Democratic Socialists of Klamath Falls response to the City Council Postponement of the Equity Task Force Resolution - November 16, 2020
The reluctance of the Klamath Falls City Council to pass the resolution of the Equity Task Force on November 16th, acknowledging racism and income inequality as a social crisis, was demonstrative of the lack of awareness of the lives of non-dominant groups. The reduction of social well-being to economic incentives confines individual worth to profits. Equity Task Force members stated that acknowledging and dealing with racism is simply the “right thing to do,” though if this must be reduced to economic motives, its passage would shine brightly on city visitors and leadership, enabling a more welcoming community atmosphere.

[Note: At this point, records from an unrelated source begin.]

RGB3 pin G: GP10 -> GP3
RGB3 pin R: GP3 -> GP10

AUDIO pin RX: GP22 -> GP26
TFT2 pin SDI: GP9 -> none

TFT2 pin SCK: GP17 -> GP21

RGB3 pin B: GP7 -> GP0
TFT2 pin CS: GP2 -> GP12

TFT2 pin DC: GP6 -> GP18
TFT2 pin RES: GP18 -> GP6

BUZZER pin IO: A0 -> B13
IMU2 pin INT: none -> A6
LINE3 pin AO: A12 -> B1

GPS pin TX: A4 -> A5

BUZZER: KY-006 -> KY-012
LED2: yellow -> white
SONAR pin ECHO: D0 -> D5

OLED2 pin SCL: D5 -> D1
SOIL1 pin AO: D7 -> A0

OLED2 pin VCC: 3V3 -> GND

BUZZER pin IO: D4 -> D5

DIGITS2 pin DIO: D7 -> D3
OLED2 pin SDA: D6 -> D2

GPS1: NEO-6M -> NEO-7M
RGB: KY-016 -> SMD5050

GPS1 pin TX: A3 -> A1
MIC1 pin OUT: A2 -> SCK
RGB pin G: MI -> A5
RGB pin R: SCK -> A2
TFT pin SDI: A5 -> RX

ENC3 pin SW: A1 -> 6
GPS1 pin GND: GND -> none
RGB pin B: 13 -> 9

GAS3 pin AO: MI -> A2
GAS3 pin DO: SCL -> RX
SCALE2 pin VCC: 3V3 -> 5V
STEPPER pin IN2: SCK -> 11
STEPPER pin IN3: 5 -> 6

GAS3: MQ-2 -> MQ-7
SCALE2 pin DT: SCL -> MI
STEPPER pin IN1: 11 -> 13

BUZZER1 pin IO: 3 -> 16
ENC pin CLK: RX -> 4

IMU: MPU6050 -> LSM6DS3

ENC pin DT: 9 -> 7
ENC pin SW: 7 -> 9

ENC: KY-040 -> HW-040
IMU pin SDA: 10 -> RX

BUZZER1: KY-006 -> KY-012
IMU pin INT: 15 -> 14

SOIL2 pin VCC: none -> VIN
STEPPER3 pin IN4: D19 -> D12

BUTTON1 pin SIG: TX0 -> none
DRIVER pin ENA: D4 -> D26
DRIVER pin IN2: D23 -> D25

Equity Task Force members and citizens presented documentation and heartbreaking testimony, yet still faced the reticence of the council. Their actions lend credence to the phrase “the fish does not know the water it swims in.” Responses to Black and Indigenous speakers were met with “I’m sorry you experienced this,” though it was more important that the city not ‘look bad.’ The City Council, save one voice and the voices of many testifying, choose momentary confirmation bias, comfort and privilege, rather than acknowledge what the Black, Brown, Indigenous, and the poor of our city face daily and generationally.
Rural America and Rural Oregon facing a crisis of ‘false consciousness,' in striving to amend ourselves to “business incentive” we forgo confronting the underlying conditions that perpetuate our ills. More private investment is an ineffective band aid to our generational concerns of poverty, drug use, homelessness, racism and discrimination. This narrative is intensified when our present state representatives use nationalistic religion, feigning ignorance of racism, and the surface level concern of gun rights to distract from the needed wealth and power redistribution to those most effected, including the generational poverty of our poorer white citizens.
My struggle is your struggle is our struggle; to quote Audre Lorde, “There is no such thing as a single-issue struggle because we do not live single-issue lives.”
KF-DSA supports the passage of the Equity Task Force commission for Klamath Falls, and rejects calls for profits over people.